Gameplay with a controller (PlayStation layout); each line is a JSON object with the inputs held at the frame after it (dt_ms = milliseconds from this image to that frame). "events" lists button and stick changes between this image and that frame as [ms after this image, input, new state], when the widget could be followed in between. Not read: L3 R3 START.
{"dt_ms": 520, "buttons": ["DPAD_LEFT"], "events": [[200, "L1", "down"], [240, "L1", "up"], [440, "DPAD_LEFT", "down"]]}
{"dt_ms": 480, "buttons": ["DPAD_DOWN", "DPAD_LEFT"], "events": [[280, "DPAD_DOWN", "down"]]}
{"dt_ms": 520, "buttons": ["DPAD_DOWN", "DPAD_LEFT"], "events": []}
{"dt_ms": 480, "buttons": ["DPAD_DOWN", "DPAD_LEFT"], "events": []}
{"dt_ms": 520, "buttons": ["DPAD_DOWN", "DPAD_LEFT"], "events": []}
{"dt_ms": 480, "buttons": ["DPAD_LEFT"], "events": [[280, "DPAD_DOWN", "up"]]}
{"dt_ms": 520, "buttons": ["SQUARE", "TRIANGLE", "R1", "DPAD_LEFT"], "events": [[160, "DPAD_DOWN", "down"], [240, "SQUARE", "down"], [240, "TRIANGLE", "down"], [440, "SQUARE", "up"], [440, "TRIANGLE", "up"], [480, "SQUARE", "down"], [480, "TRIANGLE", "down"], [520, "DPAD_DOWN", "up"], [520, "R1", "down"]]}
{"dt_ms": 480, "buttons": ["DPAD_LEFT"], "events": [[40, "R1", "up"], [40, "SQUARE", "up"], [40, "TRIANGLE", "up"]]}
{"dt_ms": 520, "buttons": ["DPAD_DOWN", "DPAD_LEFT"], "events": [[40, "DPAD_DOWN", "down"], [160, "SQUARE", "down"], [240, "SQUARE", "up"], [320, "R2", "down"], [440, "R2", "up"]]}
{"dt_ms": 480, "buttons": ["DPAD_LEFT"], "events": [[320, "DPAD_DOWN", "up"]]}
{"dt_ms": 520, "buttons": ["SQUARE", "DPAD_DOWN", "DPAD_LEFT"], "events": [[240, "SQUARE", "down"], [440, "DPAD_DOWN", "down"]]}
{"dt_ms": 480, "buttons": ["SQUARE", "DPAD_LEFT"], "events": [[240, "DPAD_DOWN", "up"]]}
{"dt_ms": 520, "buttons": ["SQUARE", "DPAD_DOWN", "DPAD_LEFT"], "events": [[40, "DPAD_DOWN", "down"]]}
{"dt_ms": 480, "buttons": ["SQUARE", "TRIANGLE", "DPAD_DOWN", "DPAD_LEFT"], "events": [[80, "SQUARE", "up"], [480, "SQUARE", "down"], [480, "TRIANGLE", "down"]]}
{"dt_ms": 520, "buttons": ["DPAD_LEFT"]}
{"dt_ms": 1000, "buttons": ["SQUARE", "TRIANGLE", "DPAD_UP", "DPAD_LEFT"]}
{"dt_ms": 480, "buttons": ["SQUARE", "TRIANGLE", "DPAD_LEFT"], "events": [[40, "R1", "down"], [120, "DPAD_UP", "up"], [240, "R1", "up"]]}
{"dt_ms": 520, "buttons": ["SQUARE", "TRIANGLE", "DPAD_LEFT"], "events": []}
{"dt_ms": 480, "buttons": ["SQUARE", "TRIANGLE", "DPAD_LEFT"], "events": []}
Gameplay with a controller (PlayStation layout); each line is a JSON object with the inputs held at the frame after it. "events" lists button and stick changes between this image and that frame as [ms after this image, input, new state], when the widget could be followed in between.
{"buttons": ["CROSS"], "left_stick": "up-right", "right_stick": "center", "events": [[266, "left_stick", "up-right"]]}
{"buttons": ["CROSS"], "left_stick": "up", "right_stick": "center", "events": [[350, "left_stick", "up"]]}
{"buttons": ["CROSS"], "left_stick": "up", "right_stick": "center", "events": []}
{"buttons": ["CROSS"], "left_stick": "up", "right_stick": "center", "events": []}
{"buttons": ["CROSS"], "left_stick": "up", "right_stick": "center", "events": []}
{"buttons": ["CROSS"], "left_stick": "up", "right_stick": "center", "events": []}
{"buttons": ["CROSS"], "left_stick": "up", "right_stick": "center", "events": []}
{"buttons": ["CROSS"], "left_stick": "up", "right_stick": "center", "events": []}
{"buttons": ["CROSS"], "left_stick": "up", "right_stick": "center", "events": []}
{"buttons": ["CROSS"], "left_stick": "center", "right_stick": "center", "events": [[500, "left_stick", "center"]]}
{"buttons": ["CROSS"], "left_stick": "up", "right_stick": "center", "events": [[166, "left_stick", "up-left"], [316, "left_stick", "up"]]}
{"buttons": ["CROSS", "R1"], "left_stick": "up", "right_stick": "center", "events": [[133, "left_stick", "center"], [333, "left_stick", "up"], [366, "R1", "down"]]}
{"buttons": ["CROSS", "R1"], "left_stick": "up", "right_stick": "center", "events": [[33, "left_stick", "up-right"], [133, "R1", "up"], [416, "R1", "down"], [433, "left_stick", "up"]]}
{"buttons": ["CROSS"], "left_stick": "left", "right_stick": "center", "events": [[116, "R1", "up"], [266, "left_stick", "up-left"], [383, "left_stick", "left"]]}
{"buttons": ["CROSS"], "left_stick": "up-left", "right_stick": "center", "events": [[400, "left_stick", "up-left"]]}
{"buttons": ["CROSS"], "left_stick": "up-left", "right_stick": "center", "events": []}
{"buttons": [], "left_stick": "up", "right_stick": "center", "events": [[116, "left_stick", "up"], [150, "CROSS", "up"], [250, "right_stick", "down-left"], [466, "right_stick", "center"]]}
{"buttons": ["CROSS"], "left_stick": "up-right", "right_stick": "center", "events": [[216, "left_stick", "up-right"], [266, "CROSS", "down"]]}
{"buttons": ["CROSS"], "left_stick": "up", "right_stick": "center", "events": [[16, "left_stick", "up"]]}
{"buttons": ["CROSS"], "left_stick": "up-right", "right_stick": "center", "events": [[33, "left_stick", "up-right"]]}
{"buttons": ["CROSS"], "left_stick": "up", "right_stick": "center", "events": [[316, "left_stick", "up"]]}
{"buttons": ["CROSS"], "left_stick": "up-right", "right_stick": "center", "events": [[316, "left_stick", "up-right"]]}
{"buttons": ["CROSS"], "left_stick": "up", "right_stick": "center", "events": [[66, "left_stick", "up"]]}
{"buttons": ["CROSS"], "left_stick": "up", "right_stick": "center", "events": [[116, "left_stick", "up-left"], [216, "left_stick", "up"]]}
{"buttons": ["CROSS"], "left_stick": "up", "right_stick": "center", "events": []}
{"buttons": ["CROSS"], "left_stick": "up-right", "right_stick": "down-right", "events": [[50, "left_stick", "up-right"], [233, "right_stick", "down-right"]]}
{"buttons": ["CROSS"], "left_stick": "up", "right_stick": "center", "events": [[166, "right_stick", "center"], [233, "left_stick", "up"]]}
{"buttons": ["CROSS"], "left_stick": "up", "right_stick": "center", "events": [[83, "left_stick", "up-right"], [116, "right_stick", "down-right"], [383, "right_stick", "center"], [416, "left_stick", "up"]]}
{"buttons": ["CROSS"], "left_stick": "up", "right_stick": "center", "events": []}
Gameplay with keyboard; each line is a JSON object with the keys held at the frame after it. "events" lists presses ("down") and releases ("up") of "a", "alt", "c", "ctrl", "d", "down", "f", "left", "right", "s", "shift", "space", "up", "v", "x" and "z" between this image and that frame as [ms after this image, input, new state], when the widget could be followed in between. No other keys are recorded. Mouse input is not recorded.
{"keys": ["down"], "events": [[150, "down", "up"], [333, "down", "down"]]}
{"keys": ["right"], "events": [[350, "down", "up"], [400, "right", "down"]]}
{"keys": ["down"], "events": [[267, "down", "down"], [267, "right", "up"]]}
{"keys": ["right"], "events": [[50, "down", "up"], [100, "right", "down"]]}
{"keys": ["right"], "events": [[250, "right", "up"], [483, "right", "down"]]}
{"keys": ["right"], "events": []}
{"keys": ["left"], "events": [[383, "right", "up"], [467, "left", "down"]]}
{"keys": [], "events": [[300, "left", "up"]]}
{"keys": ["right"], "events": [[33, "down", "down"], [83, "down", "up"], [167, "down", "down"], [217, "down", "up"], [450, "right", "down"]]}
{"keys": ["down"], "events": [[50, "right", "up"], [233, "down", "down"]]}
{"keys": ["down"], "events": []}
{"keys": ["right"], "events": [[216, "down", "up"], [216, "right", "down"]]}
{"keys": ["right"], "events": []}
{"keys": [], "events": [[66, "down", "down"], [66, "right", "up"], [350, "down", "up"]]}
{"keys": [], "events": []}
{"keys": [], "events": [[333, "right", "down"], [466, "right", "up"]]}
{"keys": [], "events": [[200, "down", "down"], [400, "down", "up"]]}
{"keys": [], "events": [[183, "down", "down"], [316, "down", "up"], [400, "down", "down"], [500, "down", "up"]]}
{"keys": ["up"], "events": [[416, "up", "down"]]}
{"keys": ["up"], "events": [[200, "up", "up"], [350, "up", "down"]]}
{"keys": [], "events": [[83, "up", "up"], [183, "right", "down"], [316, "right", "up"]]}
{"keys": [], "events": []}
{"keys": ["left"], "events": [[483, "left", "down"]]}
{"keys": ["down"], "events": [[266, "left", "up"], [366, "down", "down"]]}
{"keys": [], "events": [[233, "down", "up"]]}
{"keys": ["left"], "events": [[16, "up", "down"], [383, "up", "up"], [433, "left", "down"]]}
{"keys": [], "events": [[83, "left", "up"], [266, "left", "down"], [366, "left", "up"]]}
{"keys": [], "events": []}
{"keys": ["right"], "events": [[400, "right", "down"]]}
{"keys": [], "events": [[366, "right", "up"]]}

********

[Assignment]:
Where a line above holds the string "lists", show that line.

[Exercise result]:
Gameplay with a controller (PlayStation layout); each line is a JSON object with the inputs held at the frame after it (dt_ms = milliseconds from this image to that frame). "events" lists button and stick changes between this image and that frame as [ms after this image, input, new state], when the widget could be followed in between. Not read: L3 R3 START.
Gameplay with a controller (PlayStation layout); each line is a JSON object with the inputs held at the frame after it. "events" lists button and stick changes between this image and that frame as [ms after this image, input, new state], when the widget could be followed in between.
Gameplay with keyboard; each line is a JSON object with the keys held at the frame after it. "events" lists presses ("down") and releases ("up") of "a", "alt", "c", "ctrl", "d", "down", "f", "left", "right", "s", "shift", "space", "up", "v", "x" and "z" between this image and that frame as [ms after this image, input, new state], when the widget could be followed in between. No other keys are recorded. Mouse input is not recorded.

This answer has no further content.